• Description of the task
No pictures in the copy. Write out the listing below exactly.

• Records to use
== == ==

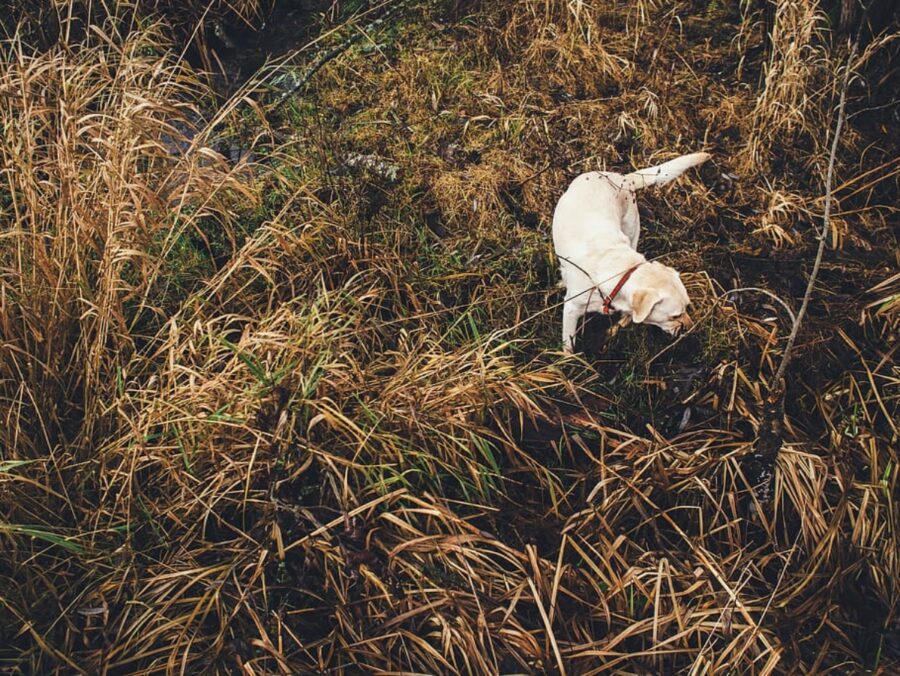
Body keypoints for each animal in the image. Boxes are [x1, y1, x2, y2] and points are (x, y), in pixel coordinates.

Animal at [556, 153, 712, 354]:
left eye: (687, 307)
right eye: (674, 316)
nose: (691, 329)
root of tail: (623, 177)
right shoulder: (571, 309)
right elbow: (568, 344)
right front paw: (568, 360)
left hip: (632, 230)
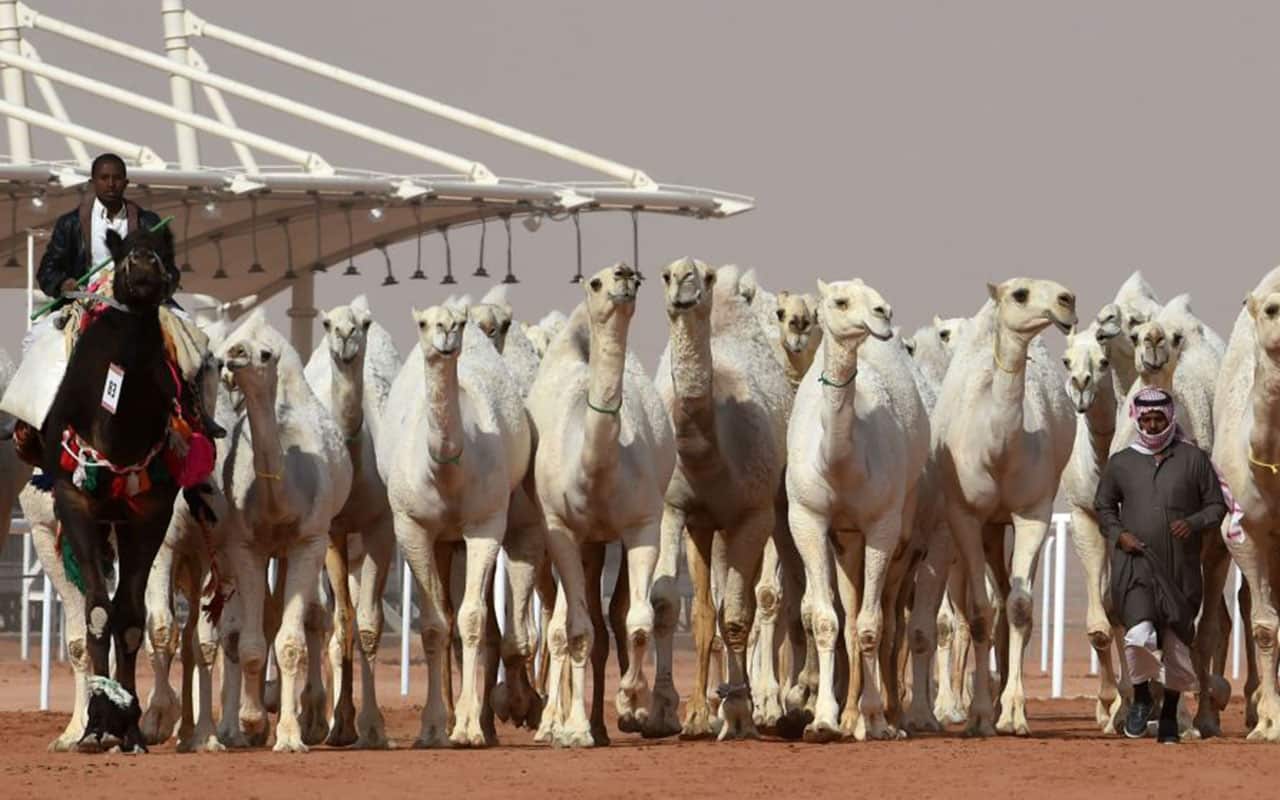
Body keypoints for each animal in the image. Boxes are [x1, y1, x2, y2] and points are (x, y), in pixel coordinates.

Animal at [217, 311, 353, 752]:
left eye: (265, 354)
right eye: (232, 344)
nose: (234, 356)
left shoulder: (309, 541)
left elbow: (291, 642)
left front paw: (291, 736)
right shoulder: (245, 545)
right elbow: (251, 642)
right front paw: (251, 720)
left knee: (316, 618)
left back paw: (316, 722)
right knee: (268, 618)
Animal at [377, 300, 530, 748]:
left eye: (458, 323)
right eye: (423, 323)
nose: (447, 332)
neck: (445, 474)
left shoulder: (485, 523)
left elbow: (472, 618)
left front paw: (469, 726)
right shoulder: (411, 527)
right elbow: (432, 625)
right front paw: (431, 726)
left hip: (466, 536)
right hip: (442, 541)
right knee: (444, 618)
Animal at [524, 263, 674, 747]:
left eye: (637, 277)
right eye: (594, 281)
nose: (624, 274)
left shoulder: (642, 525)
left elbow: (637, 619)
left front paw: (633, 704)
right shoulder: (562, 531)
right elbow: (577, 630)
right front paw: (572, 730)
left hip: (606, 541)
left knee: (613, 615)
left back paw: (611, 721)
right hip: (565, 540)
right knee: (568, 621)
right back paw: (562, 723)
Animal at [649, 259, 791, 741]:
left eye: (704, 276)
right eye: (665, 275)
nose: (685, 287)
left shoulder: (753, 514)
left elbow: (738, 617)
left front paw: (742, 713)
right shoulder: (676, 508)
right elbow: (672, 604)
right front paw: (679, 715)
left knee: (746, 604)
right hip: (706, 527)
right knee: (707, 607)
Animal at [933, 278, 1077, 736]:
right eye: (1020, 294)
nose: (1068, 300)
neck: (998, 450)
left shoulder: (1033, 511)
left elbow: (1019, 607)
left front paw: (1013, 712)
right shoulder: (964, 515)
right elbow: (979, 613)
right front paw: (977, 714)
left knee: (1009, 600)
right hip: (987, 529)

== == ==

• Finished task
Body keypoints for each animal in the image. Boxes are [x1, y1, x2, y2] and points are (x, y), in pixel coordinates.

Animal at [556, 153, 712, 354]:
left eye: (687, 307)
right eye: (674, 316)
nose: (691, 329)
root of tail: (623, 177)
right shoulder: (571, 309)
right elbow: (568, 344)
right front paw: (568, 360)
left hip: (632, 230)
Body keypoints for each animal in the image. Boxes are [x1, y1, x2, y2] and points are (x, y), in pixel coordinates.

Animal at [217, 311, 353, 752]:
left eye: (265, 354)
right eye: (232, 344)
nose: (234, 356)
left shoulder: (309, 541)
left elbow: (291, 642)
left front paw: (291, 736)
right shoulder: (245, 545)
right elbow: (251, 642)
right front paw: (251, 720)
left knee: (316, 618)
left back paw: (316, 722)
right knee: (268, 618)
Animal at [377, 300, 530, 748]:
left eye: (458, 323)
right eye: (423, 323)
nose: (447, 332)
neck: (445, 474)
left shoulder: (485, 523)
left elbow: (472, 618)
left front paw: (469, 726)
right shoulder: (411, 527)
right elbow: (432, 625)
right front paw: (431, 726)
left hip: (466, 536)
right hip: (442, 541)
right knee: (444, 618)
Animal at [524, 263, 674, 747]:
left eye: (637, 277)
right eye: (594, 281)
nose: (624, 274)
left shoulder: (642, 525)
left elbow: (637, 619)
left front paw: (633, 704)
right shoulder: (562, 531)
right elbow: (577, 630)
right front paw: (572, 730)
left hip: (606, 541)
left knee: (613, 615)
left back paw: (611, 721)
right hip: (565, 540)
right knee: (568, 621)
right back paw: (562, 723)
Animal at [649, 259, 791, 741]:
left eye: (704, 276)
right eye: (665, 275)
nose: (685, 287)
left shoulder: (753, 514)
left elbow: (738, 617)
left front paw: (742, 713)
right shoulder: (676, 508)
right elbow: (672, 604)
right front paw: (679, 715)
left knee: (746, 604)
right hip: (706, 527)
right knee: (707, 607)
Animal at [933, 278, 1077, 736]:
right eye: (1020, 294)
nose: (1068, 300)
neck: (998, 450)
left shoulder: (1033, 511)
left elbow: (1019, 607)
left front paw: (1013, 712)
right shoulder: (964, 515)
right elbow: (979, 613)
right front paw: (977, 714)
left knee: (1009, 600)
right hip: (987, 529)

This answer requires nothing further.